▸ **What you are asked to do**:
In full and without alteration, write out the lines below.

[Records from a dataset]
--- START ---

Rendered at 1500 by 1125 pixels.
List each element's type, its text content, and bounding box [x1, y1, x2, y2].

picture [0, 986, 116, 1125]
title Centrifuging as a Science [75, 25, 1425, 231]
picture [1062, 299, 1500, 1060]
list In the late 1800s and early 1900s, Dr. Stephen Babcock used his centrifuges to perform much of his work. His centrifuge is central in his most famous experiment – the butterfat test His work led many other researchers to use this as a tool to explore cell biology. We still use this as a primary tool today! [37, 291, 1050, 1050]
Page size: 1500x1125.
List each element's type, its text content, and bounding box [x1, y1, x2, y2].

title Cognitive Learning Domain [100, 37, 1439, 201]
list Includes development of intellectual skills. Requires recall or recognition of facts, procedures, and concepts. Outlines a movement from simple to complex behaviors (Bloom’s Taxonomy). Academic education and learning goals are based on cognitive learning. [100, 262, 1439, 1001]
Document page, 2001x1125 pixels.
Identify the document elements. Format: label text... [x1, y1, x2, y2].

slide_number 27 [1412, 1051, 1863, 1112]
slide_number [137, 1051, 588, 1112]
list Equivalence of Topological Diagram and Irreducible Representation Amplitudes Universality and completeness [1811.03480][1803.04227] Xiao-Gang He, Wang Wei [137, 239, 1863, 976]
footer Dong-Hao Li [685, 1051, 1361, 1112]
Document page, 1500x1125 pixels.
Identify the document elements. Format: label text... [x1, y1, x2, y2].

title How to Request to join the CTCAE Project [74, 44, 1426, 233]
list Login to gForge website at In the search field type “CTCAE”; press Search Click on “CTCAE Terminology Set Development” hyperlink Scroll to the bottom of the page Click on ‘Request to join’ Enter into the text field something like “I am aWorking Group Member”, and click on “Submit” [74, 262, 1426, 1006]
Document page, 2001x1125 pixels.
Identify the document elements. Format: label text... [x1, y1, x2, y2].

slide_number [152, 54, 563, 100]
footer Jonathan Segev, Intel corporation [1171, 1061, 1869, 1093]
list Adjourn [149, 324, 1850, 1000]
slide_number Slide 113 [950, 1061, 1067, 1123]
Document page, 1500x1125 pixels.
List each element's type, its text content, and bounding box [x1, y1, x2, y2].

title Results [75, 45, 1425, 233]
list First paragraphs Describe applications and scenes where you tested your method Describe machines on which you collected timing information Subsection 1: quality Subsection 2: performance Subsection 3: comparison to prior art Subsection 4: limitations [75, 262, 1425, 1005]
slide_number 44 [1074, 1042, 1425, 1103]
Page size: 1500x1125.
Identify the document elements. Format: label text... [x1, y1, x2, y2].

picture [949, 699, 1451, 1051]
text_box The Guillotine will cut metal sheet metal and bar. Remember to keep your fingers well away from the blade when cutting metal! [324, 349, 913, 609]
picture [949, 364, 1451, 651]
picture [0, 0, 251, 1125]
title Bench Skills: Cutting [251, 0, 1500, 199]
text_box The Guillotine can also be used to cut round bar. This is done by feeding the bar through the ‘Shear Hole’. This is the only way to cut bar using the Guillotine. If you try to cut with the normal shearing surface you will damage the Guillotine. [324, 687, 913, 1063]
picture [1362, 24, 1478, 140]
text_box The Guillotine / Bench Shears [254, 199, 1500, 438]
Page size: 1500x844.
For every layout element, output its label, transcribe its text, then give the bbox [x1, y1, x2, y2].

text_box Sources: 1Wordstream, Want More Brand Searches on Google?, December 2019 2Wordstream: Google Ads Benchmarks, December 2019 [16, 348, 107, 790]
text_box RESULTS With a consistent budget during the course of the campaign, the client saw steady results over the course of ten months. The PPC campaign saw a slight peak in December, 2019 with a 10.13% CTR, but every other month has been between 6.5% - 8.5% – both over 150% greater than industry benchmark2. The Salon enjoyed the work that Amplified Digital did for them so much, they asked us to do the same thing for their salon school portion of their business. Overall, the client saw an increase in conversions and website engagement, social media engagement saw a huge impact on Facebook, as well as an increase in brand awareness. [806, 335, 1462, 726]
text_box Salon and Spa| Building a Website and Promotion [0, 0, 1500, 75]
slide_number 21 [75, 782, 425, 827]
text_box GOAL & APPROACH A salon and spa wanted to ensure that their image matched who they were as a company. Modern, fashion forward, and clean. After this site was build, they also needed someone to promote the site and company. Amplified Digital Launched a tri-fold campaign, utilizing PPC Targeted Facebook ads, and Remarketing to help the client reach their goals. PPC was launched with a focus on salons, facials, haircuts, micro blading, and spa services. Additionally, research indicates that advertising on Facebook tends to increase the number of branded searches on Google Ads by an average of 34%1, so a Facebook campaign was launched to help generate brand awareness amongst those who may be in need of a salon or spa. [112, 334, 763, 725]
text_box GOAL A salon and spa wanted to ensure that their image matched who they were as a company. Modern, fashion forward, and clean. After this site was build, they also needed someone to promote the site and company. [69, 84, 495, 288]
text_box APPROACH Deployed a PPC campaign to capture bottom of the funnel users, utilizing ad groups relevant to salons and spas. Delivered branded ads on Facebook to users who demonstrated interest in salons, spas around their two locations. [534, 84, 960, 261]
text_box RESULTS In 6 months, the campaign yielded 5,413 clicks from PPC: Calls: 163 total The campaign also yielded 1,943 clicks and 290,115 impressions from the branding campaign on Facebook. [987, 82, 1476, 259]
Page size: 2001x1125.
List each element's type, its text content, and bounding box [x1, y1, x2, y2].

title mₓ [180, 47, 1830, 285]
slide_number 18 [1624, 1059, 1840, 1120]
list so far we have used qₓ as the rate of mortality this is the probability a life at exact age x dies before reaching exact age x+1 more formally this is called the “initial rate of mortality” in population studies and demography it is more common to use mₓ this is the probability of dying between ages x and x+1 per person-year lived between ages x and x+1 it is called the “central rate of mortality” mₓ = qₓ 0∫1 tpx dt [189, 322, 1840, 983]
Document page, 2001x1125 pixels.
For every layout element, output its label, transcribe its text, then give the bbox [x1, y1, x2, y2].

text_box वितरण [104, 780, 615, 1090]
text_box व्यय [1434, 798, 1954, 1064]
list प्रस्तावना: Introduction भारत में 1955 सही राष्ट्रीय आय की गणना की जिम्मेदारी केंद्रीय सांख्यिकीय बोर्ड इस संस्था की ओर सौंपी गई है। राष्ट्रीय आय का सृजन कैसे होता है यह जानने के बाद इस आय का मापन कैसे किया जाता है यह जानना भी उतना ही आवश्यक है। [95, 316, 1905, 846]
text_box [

--- END ---

▸ **Solution to the exercise**:
Rendered at 1500 by 1125 pixels.
List each element's type, its text content, and bounding box [x1, y1, x2, y2].

picture [0, 986, 116, 1125]
title Centrifuging as a Science [75, 25, 1425, 231]
picture [1062, 299, 1500, 1060]
list In the late 1800s and early 1900s, Dr. Stephen Babcock used his centrifuges to perform much of his work. His centrifuge is central in his most famous experiment – the butterfat test His work led many other researchers to use this as a tool to explore cell biology. We still use this as a primary tool today! [37, 291, 1050, 1050]
Page size: 1500x1125.
List each element's type, its text content, and bounding box [x1, y1, x2, y2].

title Cognitive Learning Domain [100, 37, 1439, 201]
list Includes development of intellectual skills. Requires recall or recognition of facts, procedures, and concepts. Outlines a movement from simple to complex behaviors (Bloom’s Taxonomy). Academic education and learning goals are based on cognitive learning. [100, 262, 1439, 1001]
Document page, 2001x1125 pixels.
Identify the document elements. Format: label text... [x1, y1, x2, y2].

slide_number 27 [1412, 1051, 1863, 1112]
slide_number [137, 1051, 588, 1112]
list Equivalence of Topological Diagram and Irreducible Representation Amplitudes Universality and completeness [1811.03480][1803.04227] Xiao-Gang He, Wang Wei [137, 239, 1863, 976]
footer Dong-Hao Li [685, 1051, 1361, 1112]
Document page, 1500x1125 pixels.
Identify the document elements. Format: label text... [x1, y1, x2, y2].

title How to Request to join the CTCAE Project [74, 44, 1426, 233]
list Login to gForge website at In the search field type “CTCAE”; press Search Click on “CTCAE Terminology Set Development” hyperlink Scroll to the bottom of the page Click on ‘Request to join’ Enter into the text field something like “I am aWorking Group Member”, and click on “Submit” [74, 262, 1426, 1006]
Document page, 2001x1125 pixels.
Identify the document elements. Format: label text... [x1, y1, x2, y2].

slide_number [152, 54, 563, 100]
footer Jonathan Segev, Intel corporation [1171, 1061, 1869, 1093]
list Adjourn [149, 324, 1850, 1000]
slide_number Slide 113 [950, 1061, 1067, 1123]
Document page, 1500x1125 pixels.
List each element's type, its text content, and bounding box [x1, y1, x2, y2].

title Results [75, 45, 1425, 233]
list First paragraphs Describe applications and scenes where you tested your method Describe machines on which you collected timing information Subsection 1: quality Subsection 2: performance Subsection 3: comparison to prior art Subsection 4: limitations [75, 262, 1425, 1005]
slide_number 44 [1074, 1042, 1425, 1103]
Page size: 1500x1125.
Identify the document elements. Format: label text... [x1, y1, x2, y2].

picture [949, 699, 1451, 1051]
text_box The Guillotine will cut metal sheet metal and bar. Remember to keep your fingers well away from the blade when cutting metal! [324, 349, 913, 609]
picture [949, 364, 1451, 651]
picture [0, 0, 251, 1125]
title Bench Skills: Cutting [251, 0, 1500, 199]
text_box The Guillotine can also be used to cut round bar. This is done by feeding the bar through the ‘Shear Hole’. This is the only way to cut bar using the Guillotine. If you try to cut with the normal shearing surface you will damage the Guillotine. [324, 687, 913, 1063]
picture [1362, 24, 1478, 140]
text_box The Guillotine / Bench Shears [254, 199, 1500, 438]
Page size: 1500x844.
For every layout element, output its label, transcribe its text, then give the bbox [x1, y1, x2, y2].

text_box Sources: 1Wordstream, Want More Brand Searches on Google?, December 2019 2Wordstream: Google Ads Benchmarks, December 2019 [16, 348, 107, 790]
text_box RESULTS With a consistent budget during the course of the campaign, the client saw steady results over the course of ten months. The PPC campaign saw a slight peak in December, 2019 with a 10.13% CTR, but every other month has been between 6.5% - 8.5% – both over 150% greater than industry benchmark2. The Salon enjoyed the work that Amplified Digital did for them so much, they asked us to do the same thing for their salon school portion of their business. Overall, the client saw an increase in conversions and website engagement, social media engagement saw a huge impact on Facebook, as well as an increase in brand awareness. [806, 335, 1462, 726]
text_box Salon and Spa| Building a Website and Promotion [0, 0, 1500, 75]
slide_number 21 [75, 782, 425, 827]
text_box GOAL & APPROACH A salon and spa wanted to ensure that their image matched who they were as a company. Modern, fashion forward, and clean. After this site was build, they also needed someone to promote the site and company. Amplified Digital Launched a tri-fold campaign, utilizing PPC Targeted Facebook ads, and Remarketing to help the client reach their goals. PPC was launched with a focus on salons, facials, haircuts, micro blading, and spa services. Additionally, research indicates that advertising on Facebook tends to increase the number of branded searches on Google Ads by an average of 34%1, so a Facebook campaign was launched to help generate brand awareness amongst those who may be in need of a salon or spa. [112, 334, 763, 725]
text_box GOAL A salon and spa wanted to ensure that their image matched who they were as a company. Modern, fashion forward, and clean. After this site was build, they also needed someone to promote the site and company. [69, 84, 495, 288]
text_box APPROACH Deployed a PPC campaign to capture bottom of the funnel users, utilizing ad groups relevant to salons and spas. Delivered branded ads on Facebook to users who demonstrated interest in salons, spas around their two locations. [534, 84, 960, 261]
text_box RESULTS In 6 months, the campaign yielded 5,413 clicks from PPC: Calls: 163 total The campaign also yielded 1,943 clicks and 290,115 impressions from the branding campaign on Facebook. [987, 82, 1476, 259]
Page size: 2001x1125.
List each element's type, its text content, and bounding box [x1, y1, x2, y2].

title mₓ [180, 47, 1830, 285]
slide_number 18 [1624, 1059, 1840, 1120]
list so far we have used qₓ as the rate of mortality this is the probability a life at exact age x dies before reaching exact age x+1 more formally this is called the “initial rate of mortality” in population studies and demography it is more common to use mₓ this is the probability of dying between ages x and x+1 per person-year lived between ages x and x+1 it is called the “central rate of mortality” mₓ = qₓ 0∫1 tpx dt [189, 322, 1840, 983]
Document page, 2001x1125 pixels.
For every layout element, output its label, transcribe its text, then give the bbox [x1, y1, x2, y2].

text_box वितरण [104, 780, 615, 1090]
text_box व्यय [1434, 798, 1954, 1064]
list प्रस्तावना: Introduction भारत में 1955 सही राष्ट्रीय आय की गणना की जिम्मेदारी केंद्रीय सांख्यिकीय बोर्ड इस संस्था की ओर सौंपी गई है। राष्ट्रीय आय का सृजन कैसे होता है यह जानने के बाद इस आय का मापन कैसे किया जाता है यह जानना भी उतना ही आवश्यक है। [95, 316, 1905, 846]
text_box [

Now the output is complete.